[Consegna 1]
Ripeti esattamente le righe dell'elenco, dalla riga che contiene "Kfz-Versicherung" fino a quella che contiene "tičkih radnika", entrambe comprese. Tralascia le immagini.

++++ Brano da leggere

Quotidiano del Fisco – Il Sole 24 Ore – 31 01 2019 di Laura Ambrosi

Investimenti e attività finanziarie detenute nei paradisi fiscali e non dichiarate si presumono redditi sottratti a tassazione solo dal 2009 in quanto la norma non può considerarsi retroattiva. A confermare questo principio è la Cassazione con la sentenza 2562/2019 depositata ieri (clicca qui per consultarla ).

La vicenda trae origine da un avviso di accertamento notificato dall’agenzia delle Entrate con il quale venivano contestati maggiori redditi per il 2005 derivanti da alcune disponibilità finanziarie detenute in un paese a fiscalità privilegiata.

La pretesa era fondata sulla presunzione introdotta dall’articolo 12 del Dl 78/2009 secondo il quale gli investimenti e le attività finanziarie detenute all’estero in paesi black list e non dichiarate nel quadro RW, si presumono costituite con redditi sottratti a tassazione in Italia. Peraltro, tale norma, ha previsto che per l’accertamento di tali redditi l’ordinario termine di decadenza sia raddoppiato.

++++++++

[Consegna 2]
Riproduci esattamente il tratto del brano sui redditi detenuti nei paradisi fiscali da "Quotidiano del Fisco" fino a "qui per consultarla ).".

++++ Elenco fornito

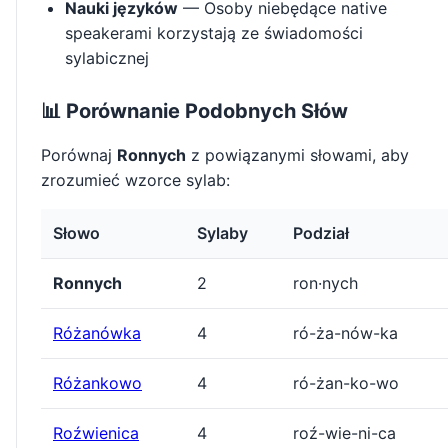
Nauki języków
— Osoby niebędące native
speakerami korzystają ze świadomości
sylabicznej
📊 Porównanie Podobnych Słów
Porównaj
Ronnych
z powiązanymi słowami, aby
zrozumieć wzorce sylab:
Słowo
Sylaby
Podział
Ronnych
2
ron·nych
Różanówka
4
ró-ża-nów-ka
Różankowo
4
ró-żan-ko-wo
Roźwienica
4
roź-wie-ni-ca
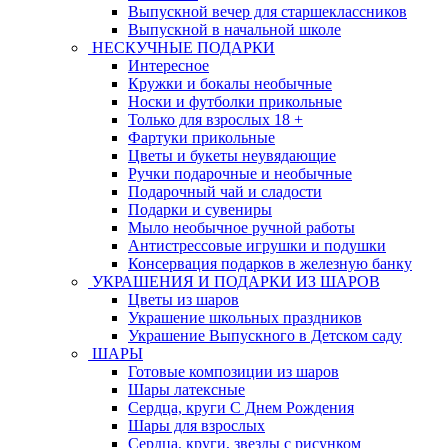
Выпускной вечер для старшеклассников
Выпускной в начальной школе
НЕСКУЧНЫЕ ПОДАРКИ
Интересное
Кружки и бокалы необычные
Носки и футболки прикольные
Только для взрослых 18 +
Фартуки прикольные
Цветы и букеты неувядающие
Ручки подарочные и необычные
Подарочный чай и сладости
Подарки и сувениры
Мыло необычное ручной работы
Антистрессовые игрушки и подушки
Консервация подарков в железную банку
УКРАШЕНИЯ И ПОДАРКИ ИЗ ШАРОВ
Цветы из шаров
Украшение школьных праздников
Украшение Выпускного в Детском саду
ШАРЫ
Готовые композиции из шаров
Шары латексные
Сердца, круги С Днем Рождения
Шары для взрослых
Сердца, круги, звезды с рисунком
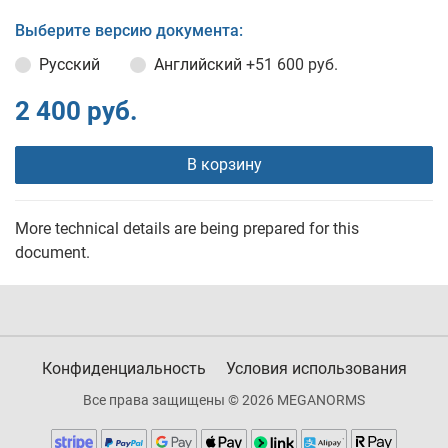
Выберите версию документа:
Русский
Английский
+51 600 руб.
2 400 руб.
В корзину
More technical details are being prepared for this
document.
Конфиденциальность
Условия использования
Все права защищены © 2026 MEGANORMS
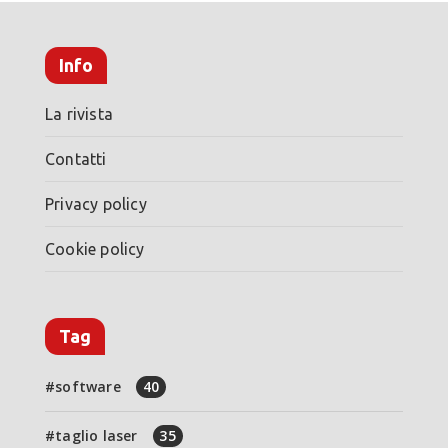
Info
La rivista
Contatti
Privacy policy
Cookie policy
Tag
software
40
taglio laser
35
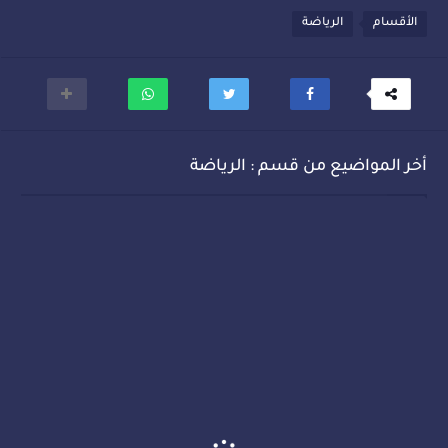
الأقسام
الرياضة
أخر المواضيع من قسم : الرياضة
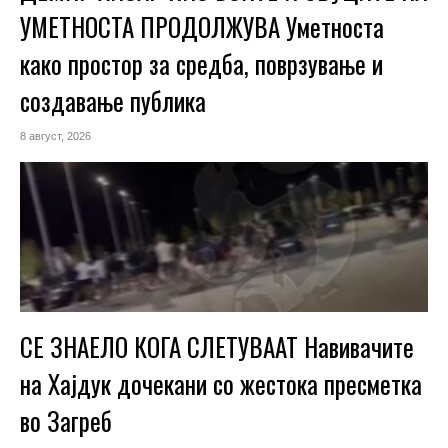
УМЕТНОСТА ПРОДОЛЖУВА Уметноста
како простор за средба, поврзување и
создавање публика
8 август, 2026
СЕ ЗНАЕЛО КОГА СЛЕТУВААТ Навивачите
на Хајдук дочекани со жестока пресметка
во Загреб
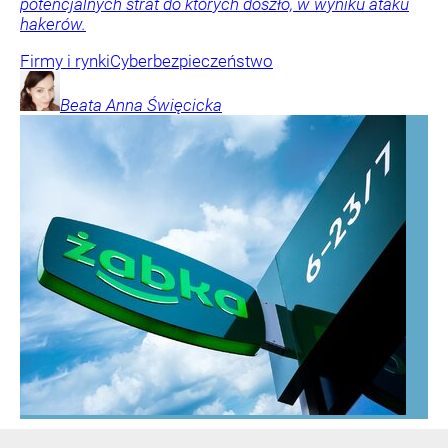
potencjalnych strat do których doszło, w wyniku ataku
hakerów.
Firmy i rynki
Cyberbezpieczeństwo
Beata Anna
Święcicka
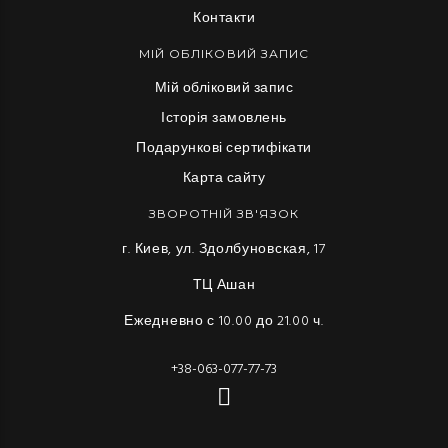
Контакти
МІЙ ОБЛІКОВИЙ ЗАПИС
Мій обліковий запис
Історія замовлень
Подарункові сертифікати
Карта сайту
ЗВОРОТНІЙ ЗВ'ЯЗОК
г. Киев, ул. Здолбуновская, 17
ТЦ Ашан
Ежедневно с 10.00 до 21.00 ч.
+38-063-077-77-73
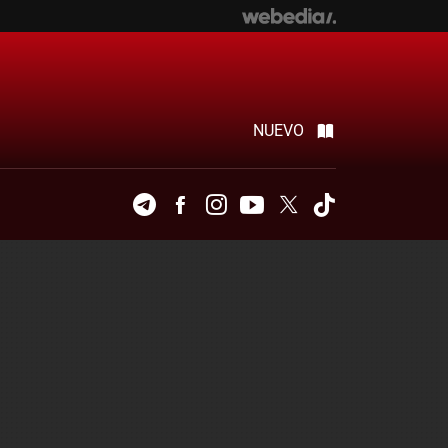
NUEVO
Telegram
Facebook
Instagram
Youtube
Twitter
Tiktok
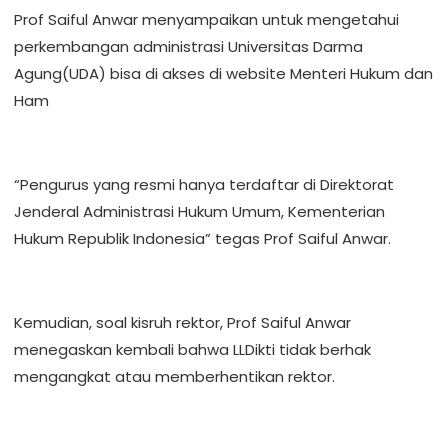
Prof Saiful Anwar menyampaikan untuk mengetahui
perkembangan administrasi Universitas Darma
Agung(UDA) bisa di akses di website Menteri Hukum dan
Ham
“Pengurus yang resmi hanya terdaftar di Direktorat
Jenderal Administrasi Hukum Umum, Kementerian
Hukum Republik Indonesia” tegas Prof Saiful Anwar.
Kemudian, soal kisruh rektor, Prof Saiful Anwar
menegaskan kembali bahwa LLDikti tidak berhak
mengangkat atau memberhentikan rektor.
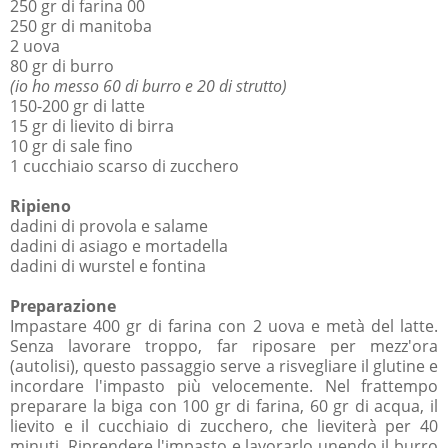
250 gr di farina 00
250 gr di manitoba
2 uova
80 gr di burro
(io ho messo 60 di burro e 20 di strutto)
150-200 gr di latte
15 gr di lievito di birra
10 gr di sale fino
1 cucchiaio scarso di zucchero
Ripieno
dadini di provola e salame
dadini di asiago e mortadella
dadini di wurstel e fontina
Preparazione
Impastare 400 gr di farina con 2 uova e metà del latte.
Senza lavorare troppo, far riposare per mezz'ora
(autolisi), questo passaggio serve a risvegliare il glutine e
incordare l'impasto più velocemente. Nel frattempo
preparare la biga con 100 gr di farina, 60 gr di acqua, il
lievito e il cucchiaio di zucchero, che lieviterà per 40
minuti. Riprendere l'impasto e lavorarlo unendo il burro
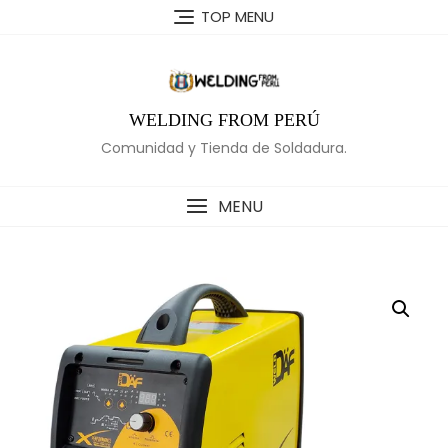
Skip
TOP MENU
to
content
WELDING FROM PERÚ
Comunidad y Tienda de Soldadura.
MENU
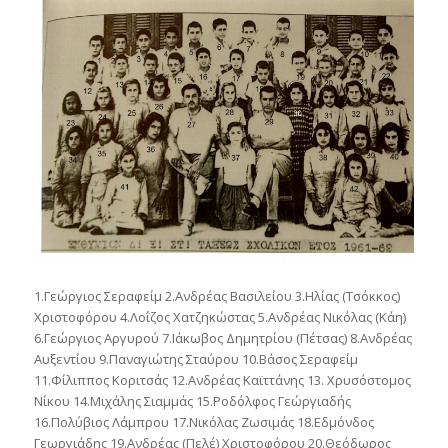
1.Γεώργιος Σεραφείμ 2.Ανδρέας Βασιλείου 3.Ηλίας (Τσόκκος)
Χριστοφόρου 4.Λοΐζος Χατζηκώστας 5.Ανδρέας Νικόλας (Κάη)
6.Γεώργιος Αργυρού 7.Ιάκωβος Δημητρίου (Πέτσας) 8.Ανδρέας
Αυξεντίου 9.Παναγιώτης Σταύρου 10.Βάσος Σεραφείμ
11.Φίλιππος Κοριτσάς 12.Ανδρέας Καϊττάνης 13. Χρυσόστομος
Νίκου 14.Μιχάλης Σιαμμάς 15.Ροδόλφος Γεώργιαδής
16.Πολύβιος Λάμπρου 17.Νικόλας Ζωσιμάς 18.Εδμόνδος
Γεωργιάδης 19.Ανδρέας (Πελέ) Χριστοφόρου 20.Θεόδωρος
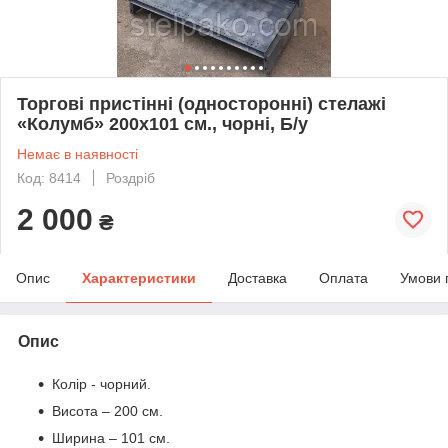
Торгові пристінні (односторонні) стелажі
«Колумб» 200х101 см., чорні, Б/у
Немає в наявності
Код: 8414
Роздріб
2 000
₴
Опис
Характеристики
Доставка
Оплата
Умови 
Опис
Колір - чорний.
Висота – 200 см.
Ширина – 101 см.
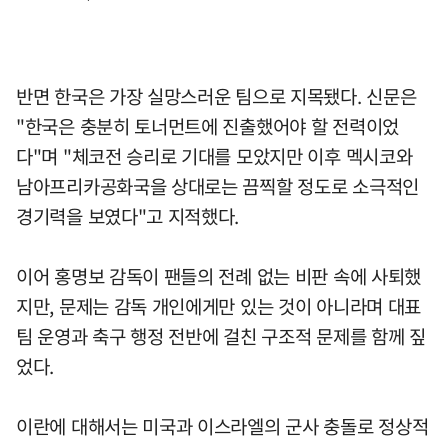
반면 한국은 가장 실망스러운 팀으로 지목됐다. 신문은
"한국은 충분히 토너먼트에 진출했어야 할 전력이었
다"며 "체코전 승리로 기대를 모았지만 이후 멕시코와
남아프리카공화국을 상대로는 끔찍할 정도로 소극적인
경기력을 보였다"고 지적했다.
이어 홍명보 감독이 팬들의 전례 없는 비판 속에 사퇴했
지만, 문제는 감독 개인에게만 있는 것이 아니라며 대표
팀 운영과 축구 행정 전반에 걸친 구조적 문제를 함께 짚
었다.
이란에 대해서는 미국과 이스라엘의 군사 충돌로 정상적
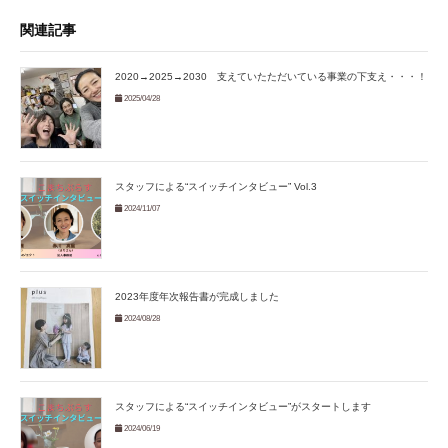
関連記事
2020→2025→2030 支えていたただいている事業の下支え・・・！
2025/04/28
スタッフによる“スイッチインタビュー” Vol.3
2024/11/07
2023年度年次報告書が完成しました
2024/08/28
スタッフによる“スイッチインタビュー”がスタートします
2024/06/19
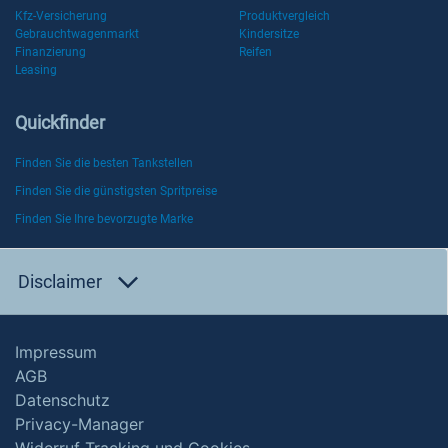
Kfz-Versicherung
Produktvergleich
Gebrauchtwagenmarkt
Kindersitze
Finanzierung
Reifen
Leasing
Quickfinder
Finden Sie die besten Tankstellen
Finden Sie die günstigsten Spritpreise
Finden Sie Ihre bevorzugte Marke
Disclaimer
Impressum
AGB
Datenschutz
Privacy-Manager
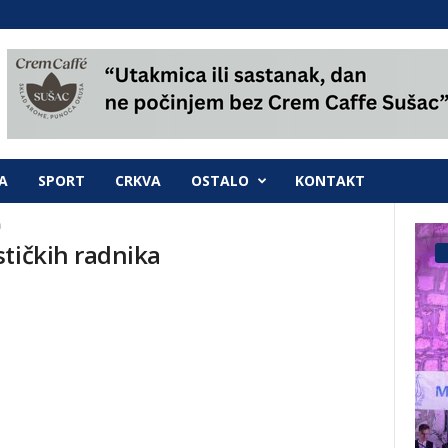
A
SPORT
CRKVA
OSTALO
KONTAKT
a
tičkih radnika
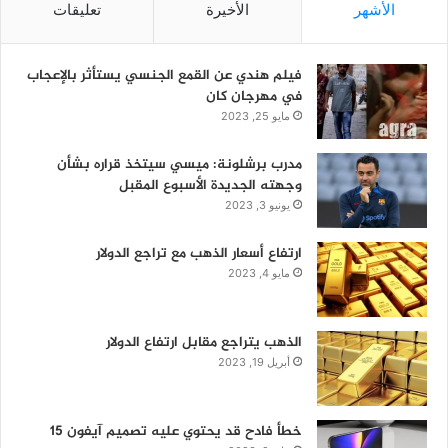
الأشهر
الأخيرة
تعليقات
فيلم هندي عن القمع الجنسي يستأثر بالإعجاب
في مهرجان كان
مايو 25, 2023
مدرب برشلونة: ميسي سيتخذ قراره بشأن
وجهته الجديدة الأسبوع المقبل
يونيو 3, 2023
ارتفاع أسعار الذهب مع تراجع الدولار
مايو 4, 2023
الذهب يتراجع مقابل ارتفاع الدولار
أبريل 19, 2023
خطأ فادح قد يحتوي عليه تصميم آيفون 15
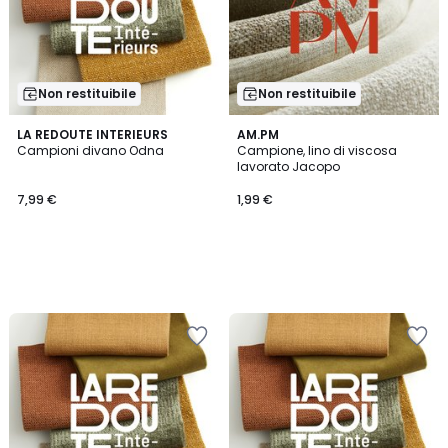
Non restituibile
Non restituibile
LA REDOUTE INTERIEURS
AM.PM
Campioni divano Odna
Campione, lino di viscosa
lavorato Jacopo
7,99
7,99 €
1,99 €
€.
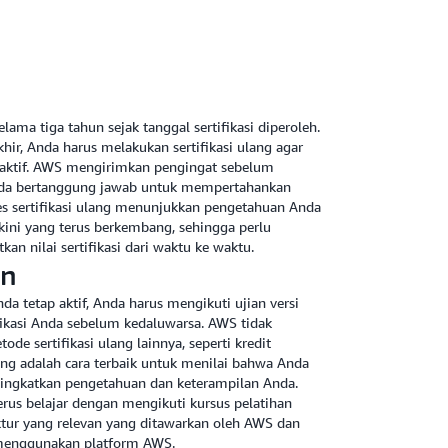
elama tiga tahun sejak tanggal sertifikasi diperoleh.
hir, Anda harus melakukan sertifikasi ulang agar
an aktif. AWS mengirimkan pengingat sebelum
 Anda bertanggung jawab untuk mempertahankan
oses sertifikasi ulang menunjukkan pengetahuan Anda
rkini yang terus berkembang, sehingga perlu
n nilai sertifikasi dari waktu ke waktu.
an
da tetap aktif, Anda harus mengikuti ujian versi
fikasi Anda sebelum kedaluwarsa. AWS tidak
e sertifikasi ulang lainnya, seperti kredit
ang adalah cara terbaik untuk menilai bahwa Anda
ngkatkan pengetahuan dan keterampilan Anda.
rus belajar dengan mengikuti kursus pelatihan
uktur yang relevan yang ditawarkan oleh AWS dan
 menggunakan platform AWS.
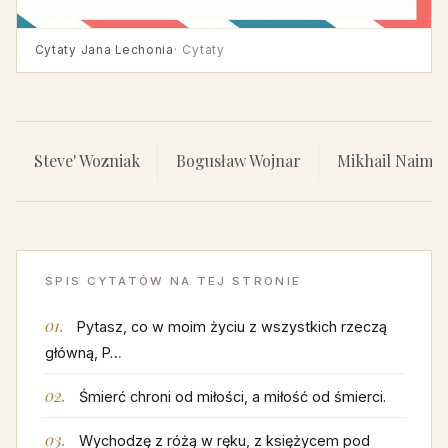
Cytaty Jana Lechonia
· Cytaty
Steve' Wozniak
Bogusław Wojnar
Mikhail Naimy'
SPIS CYTATÓW NA TEJ STRONIE
Pytasz, co w moim życiu z wszystkich rzeczą
główną, P…
Śmierć chroni od miłości, a miłość od śmierci.
Wychodzę z różą w ręku, z księżycem pod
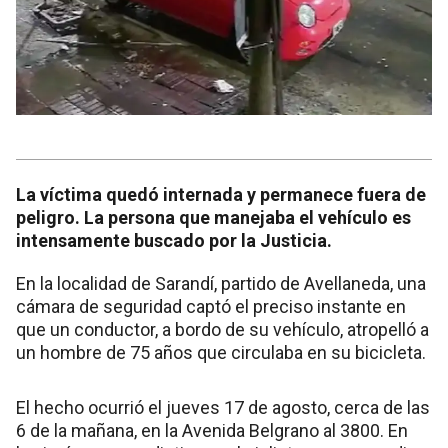
La víctima quedó internada y permanece fuera de
peligro. La persona que manejaba el vehículo es
intensamente buscado por la Justicia.
En la localidad de Sarandí, partido de Avellaneda, una
cámara de seguridad captó el preciso instante en
que un conductor, a bordo de su vehículo, atropelló a
un hombre de 75 años que circulaba en su bicicleta.
El hecho ocurrió el jueves 17 de agosto, cerca de las
6 de la mañana, en la Avenida Belgrano al 3800. En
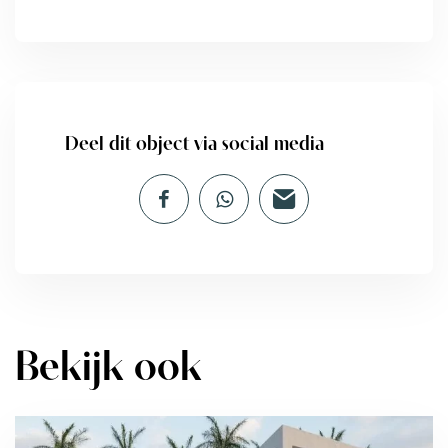
Deel dit object via social media
Bekijk ook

++++++++

[Risposta 1]
Kfz-Versicherung
Produktvergleich
Gebrauchtwagenmarkt
Kindersitze
Finanzierung
Reifen
Leasing
Quickfinder
Finden Sie die besten Tankstellen
Finden Sie die günstigsten Spritpreise
Finden Sie Ihre bevorzugte Marke
Disclaimer
Impressum
AGB
Datenschutz
Privacy-Manager
A
SPORT
CRKVA
OSTALO
KONTAKT
a
tičkih radnika

[Risposta 2]
Quotidiano del Fisco – Il Sole 24 Ore – 31 01 2019 di Laura Ambrosi

Investimenti e attività finanziarie detenute nei paradisi fiscali e non dichiarate si presumono redditi sottratti a tassazione solo dal 2009 in quanto la norma non può considerarsi retroattiva. A confermare questo principio è la Cassazione con la sentenza 2562/2019 depositata ieri (clicca qui per consultarla ).